At sentencing, the prosecutor noted "for the record” that on the morning following a Sandoval hearing at which defendant and his counsel were present, the prosecutor had learned that defendant had not been convicted in connection with a previous sexual assault charge and thus the prosecutor had advised the court and defense counsel that, should defendant testify, he would not be cross-examined regarding this alleged prior bad act previously believed to have resulted in a conviction and previously ruled by the court to be admissible for impeachment purposes. As neither defendant nor his counsel made any application in connection with defendant’s right to be present, either prior to or after the prosecutor’s statement for the record, there is no record to substantiate defendant’s current claim that he was not present when the prosecutor made his *273initial announcement. Thus, appellate review of defendant’s claim that he was denied his right to be present at a material stage of his trial is precluded (see, People v Bharat, 204 AD2d 169, Iv denied 84 NY2d 822). In any event, we note that there is no basis for speculation that defendant’s counsel did not communicate to defendant the import of this favorable development, or that this development would have altered the decision of defendant, who was subject to cross-examination regarding several prior theft-related convictions, not to testify in his own behalf.

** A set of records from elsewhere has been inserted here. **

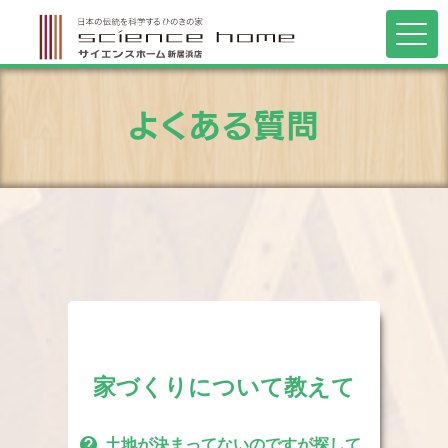
よくある質問
家づくりについて教えて
contact_support
土地が決まってないのですが探して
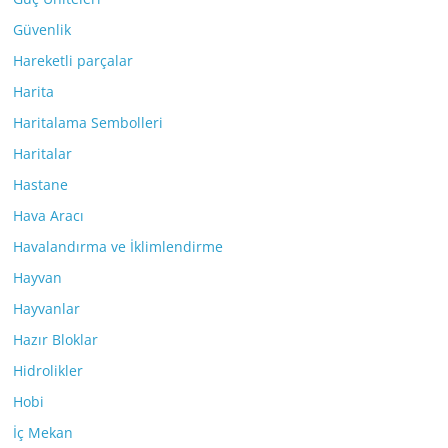
Güvenlik
Hareketli parçalar
Harita
Haritalama Sembolleri
Haritalar
Hastane
Hava Aracı
Havalandırma ve İklimlendirme
Hayvan
Hayvanlar
Hazır Bloklar
Hidrolikler
Hobi
İç Mekan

Defendant’s claims of error in connection with expert testimony regarding the fingerprint issue are for the most part unpreserved by appropriate and timely objection (CPL 470.05). In any event, the expert testimony regarding the institution and mechanics of the Statewide Automated Fingerprint Identification System did not constitute improper bolstering, but rather was properly admitted to explain why the police apprehended defendant after a lapse of seventeen years (see, People v Aphaylath, 68 NY2d 945, 947). Nor was there any error in admitting the testimony of the expert witness that based upon the number of comparison points and the quality of the latent fingerprints taken from the crime scene, the witness had no doubt that the fingerprints in question were those of the defendant. Expert testimony regarding the identification of fingerprints, a subject well beyond the ken of lay jurors, is a proper subject for consideration by the jury (People v Roach, 215 NY 592, 605), and the trial court’s charge to the jury instructing, inter alia, that the jurors may reject in whole or in part any offered opinion of an expert where the jury disagrees with such opinion based on the facts as found by the jury, assured that no factual determination was improperly removed from the jury’s consideration. Further, testimony and summation comment regarding comparison of latent fingerprints found at the scene of the crime with fingerprints "on file” did not compel a conclusion by the jurors that defendant had a prior criminal record. We accept as common knowledge that fingerprints are taken routinely for any number of reasons unconnected to criminal matters.
Defendant’s additional claims of error are unpreserved by appropriate and timely objection (CPL 470.05), and were we to review them in the interest of justice, we would find no basis for reversal. Concur—Sullivan, J. P., Wallach, Rubin, Ross and Nardelli, JJ.